_OBJETIVO DO EXERCÍCIO_
No trecho sobre o contrato de leasing, qual súmula teve origem no julgamento do EREsp 213.828/RS e o que ela dispõe?

_TRECHO SELECIONADO_
****

No ponto, destaca-se que a questão, afeta à antecipação do Valor Residual Garantido como forma de descaracterização do contrato de leasing, foi muito debatida nos tribunais vindo a ser pacificada através do julgamento do EREsp 213.828/RS[19], o qual deu origem à súmula 293, que assim dispõe: “A cobrança antecipada do valor residual garantido (VRG) não descaracteriza o contrato de arrendamento mercantil.”[20]
O que se deduz da conclusão acima é o fato de que o pagamento antecipado do Valor Residual Garantido não se confunde com a opção de compra, contudo, seu pagamento se revela como condição para o exercício da referida opção, situação esta que revela a preponderância da característica financeira do arrendamento mercantil.
E condição, nas palavras de Flávio Tartuce, “é o elemento acidental do negócio jurídico, que faz o mesmo depender de um evento futuro e incerto.”[21]
Cézar Fiuza, por seu turno, destaca que
“São condicionais os atos jurídicos cujos efeitos, ou seja, a criação modificação ou extinção de direitos e deveres, estiverem subordinados ao implemento de condição. Em outras palavras, o ato só produzirá efeitos dependendo de evento futuro e incerto, que poderá ou não ocorrer.”[22] (grifo nosso)
Nessa senda, havendo o implemento da condição desde o seu princípio, resta fatalmente evidenciado que a opção de compra foi feita de forma determinante logo de início. Significa dizer que ninguém, em plena faculdade mental, cumpre uma condição sem querer fazer uso dos benefícios dela advindos.

****

_DADOS FORNECIDOS_
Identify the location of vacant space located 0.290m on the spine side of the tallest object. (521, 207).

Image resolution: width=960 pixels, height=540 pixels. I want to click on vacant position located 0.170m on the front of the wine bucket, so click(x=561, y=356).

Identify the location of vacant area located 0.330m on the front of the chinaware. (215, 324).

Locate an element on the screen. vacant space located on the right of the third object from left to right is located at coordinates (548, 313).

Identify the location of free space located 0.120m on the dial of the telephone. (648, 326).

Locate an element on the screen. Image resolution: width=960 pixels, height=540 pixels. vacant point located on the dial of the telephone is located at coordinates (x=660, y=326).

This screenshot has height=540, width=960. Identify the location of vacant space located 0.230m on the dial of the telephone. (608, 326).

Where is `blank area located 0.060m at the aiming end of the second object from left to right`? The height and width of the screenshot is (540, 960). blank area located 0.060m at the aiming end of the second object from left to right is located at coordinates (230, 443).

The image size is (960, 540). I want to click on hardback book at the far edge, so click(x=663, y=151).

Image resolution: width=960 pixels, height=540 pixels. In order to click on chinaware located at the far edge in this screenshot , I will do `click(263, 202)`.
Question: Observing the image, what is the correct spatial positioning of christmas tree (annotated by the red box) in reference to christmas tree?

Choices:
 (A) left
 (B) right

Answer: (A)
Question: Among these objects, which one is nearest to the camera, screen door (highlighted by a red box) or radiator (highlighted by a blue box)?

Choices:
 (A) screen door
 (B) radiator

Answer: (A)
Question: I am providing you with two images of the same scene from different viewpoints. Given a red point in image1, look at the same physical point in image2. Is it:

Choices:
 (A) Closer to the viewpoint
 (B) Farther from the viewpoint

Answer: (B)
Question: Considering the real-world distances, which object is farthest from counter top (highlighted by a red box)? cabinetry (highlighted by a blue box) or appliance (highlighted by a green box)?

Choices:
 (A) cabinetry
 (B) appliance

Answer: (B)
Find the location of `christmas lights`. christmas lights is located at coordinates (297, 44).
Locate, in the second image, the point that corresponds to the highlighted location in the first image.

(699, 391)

****

_RESPOSTA DA TAREFA_
A súmula 293, que dispõe que a cobrança antecipada do valor residual garantido (VRG) não descaracteriza o contrato de arrendamento mercantil.